Figé dans un messianisme mystificateur, ces discours ne font aucun cas de l'avancée tous azimut de la démocratie et des Droits de l'Homme. Pire, ils reprennent à leur compte les idées reçues qu'ils érigent en dogme,faisant fi d'un acquis culturel et identitaire important,en l’occurrence "l'humanisme berbère" qu'ils sacrifient sur l' autel des intérêts sordides.C'est le cas par exemple,de certains partis politiques se prévalant de cette langue.Curieuse,et infâme la manipulation qu' ils en font.A défaut de l'inscrire dans un projet à caractère civilisationnel, le Tamazighte est utilisé comme objet de surenchères électorales, à des fins strictement utilitaristes. Aussitôt les bureaux de vote fermés, il est hermétiquement rangés dans les tiroirs de l'oubli.
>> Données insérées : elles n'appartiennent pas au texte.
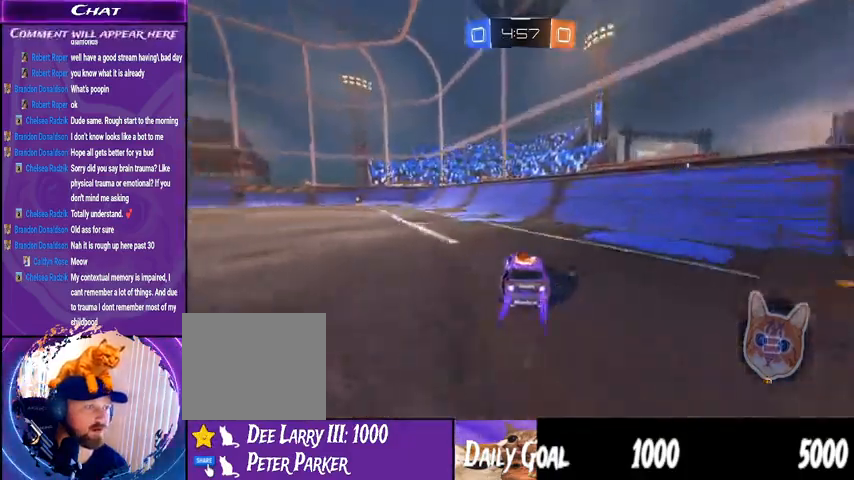
{"dt_ms": 1000, "buttons": ["R2"], "left_stick": "right", "right_stick": "center"}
Le monde change inéluctablement,mais notre collègue--un Lepen enturbanné! ne semble pas l'être pour autant.A lui de reconsulter ses manuels d' "histoire" pour relire noir sur blanc que la toute première civilisation installée au Maghreb, était bel et bien la civilisation Amazighe.Aux invasions successives dont elle avait fait l'objet, les Imazighenes, fidèles à leur instinct d'hommes libres et indomptables,opposèrent une résistance farouche infligèrent aux barbares de tout acabit une inoubliable leçon de bravoure,incarnée par Tarek et Abdelkarim entre autres.